Today, the geospatial community is buzzing as Saudi Arabia’s Neo Space Group (NSG) officially finalized its acquisition of UP42 from Airbus Defence and Space. UP42 – a Berlin-based Earth observation data platform launched by Airbus in 2019 – is now formally part of NSG after the deal’s completion on July 10, 2025. This news marks a significant shift in the Earth Observation (EO) marketplace landscape, especially in Europe, and carries implications for industry players globally. Below, we break down what this development means for Europe’s EO sector, for NSG’s ambitions, for UP42’s future, and for Airbus’s strategy, along with insights from industry experts.

Europe’s Earth Observation Marketplace Shake-Up

The NSG–UP42 deal is the second major acquisition in recent memory involving a top European EO platform – coming hot on the heels of Planet (a U.S. company) acquiring Slovenia-based Sinergise (known for the Sentinel Hub platform) in 2023. With UP42 now under Saudi ownership and Sentinel Hub under Planet, Europe finds itself without a major independent EO marketplace of its own. Some industry observers see this as a concerning trend. After US-based Planet acquired Sinergise, Airbus is now offloading UP42 to Saudi-based NSG. The worry is that European companies and developers may become increasingly reliant on platforms controlled from outside Europe, potentially undermining Europe’s competitiveness in the burgeoning geospatial data economy.

From a strategic standpoint, losing home-grown platforms could limit Europe’s influence over the commercialization of satellite data. Europe has invested heavily in programs like Copernicus (providing free Sentinel data) and nurtured startups in the geo-field, but the monetization and marketplace layer is now largely in foreign hands. This raises questions about whether Europe can foster the next generation of EO platforms or if it will depend on American and now Middle Eastern players for accessing and distributing commercial imagery. Some, however, take a pragmatic view, suggesting that Airbus likely wouldn’t offload its best revenue-producing assets and that UP42 wasn’t core to Airbus’s bottom line. In other words, Europe’s loss of UP42 might not dramatically hurt Airbus, but it does highlight a gap – the absence of a major European-owned EO marketplace – which could be a strategic issue in the long run.

NSG’s Ambitions Get a Major Boost

For Neo Space Group, acquiring UP42 is a bold leap forward that supercharges its capabilities and know-how. NSG is a new space services company launched in 2024 under Saudi’s Public Investment Fund, with a mission to become a global leader in satellite and space services. By bringing in UP42’s technology and experienced team, NSG instantly gains a proven cloud-based platform for ordering and analyzing geospatial data. This acquisition “significantly expands [NSG’s] market reach, deepens its technological expertise, and gains access to a broader range of geospatial assets,” according to the official announcement. In other words, NSG is bridging any technology gaps by absorbing a ready-made platform rather than building one from scratch – a move that demonstrates its big ambitions.
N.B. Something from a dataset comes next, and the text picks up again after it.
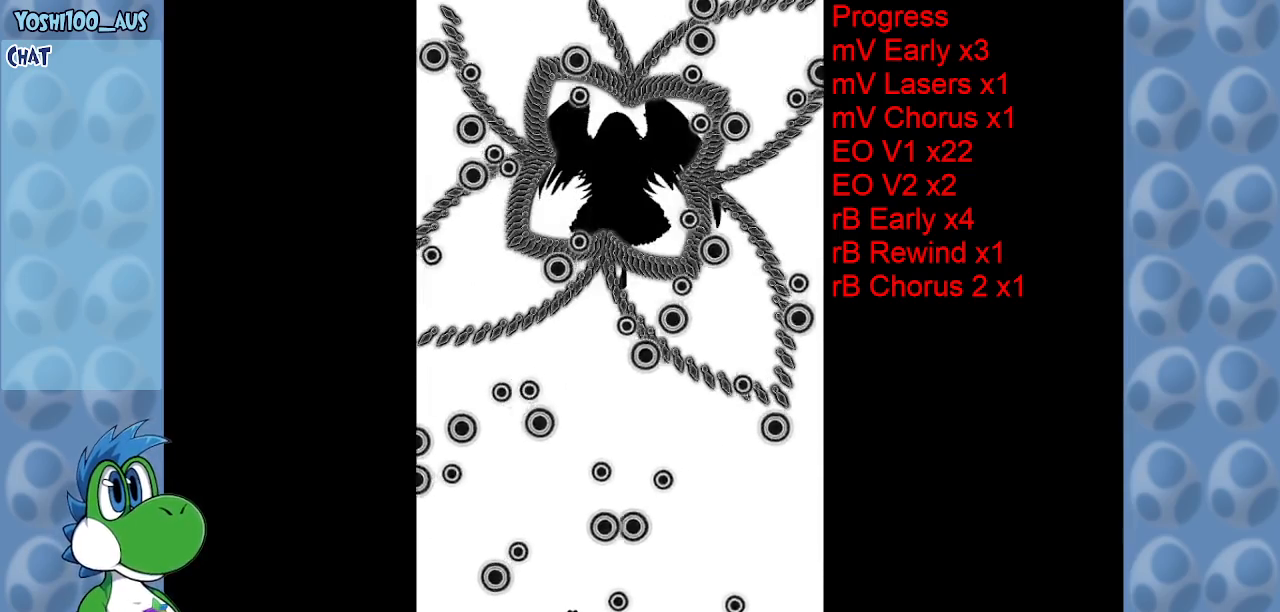
{"keys": [], "events": []}
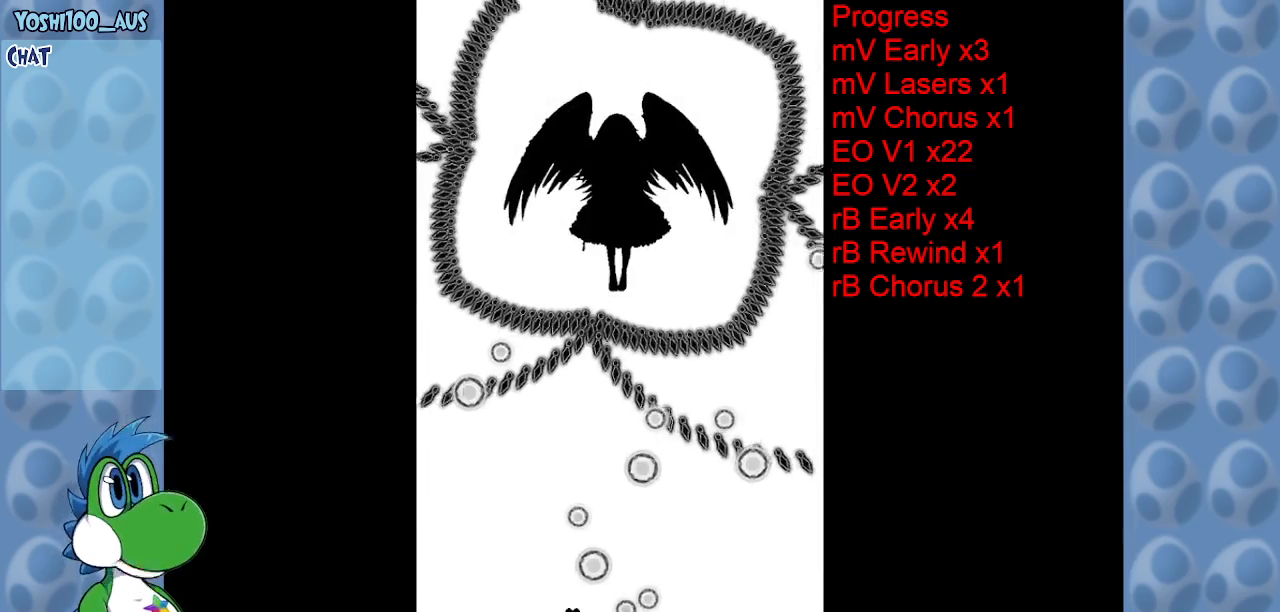
{"keys": [], "events": []}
NSG has been actively acquiring companies to build a full-fledged space ecosystem. It looks like they are on the way to becoming a fully vertically integrated firm in KSA, assembling all pieces of the space value chain – from owning satellite infrastructure to providing services and now the digital platform to deliver EO data. Indeed, NSG had already acquired a Saudi geospatial solutions firm (Taqnia ETS) in 2024 and even secured a government permit to provide EO platform services in Saudi Arabia. With UP42 under its wing, NSG can combine satellite data sources, analytical tools, and a global marketplace in one organization. This not only bolsters Saudi Arabia’s domestic geospatial capabilities but also positions NSG as an emerging heavyweight in the global EO arena, signaling that the kingdom is serious about competing in the commercial space sector.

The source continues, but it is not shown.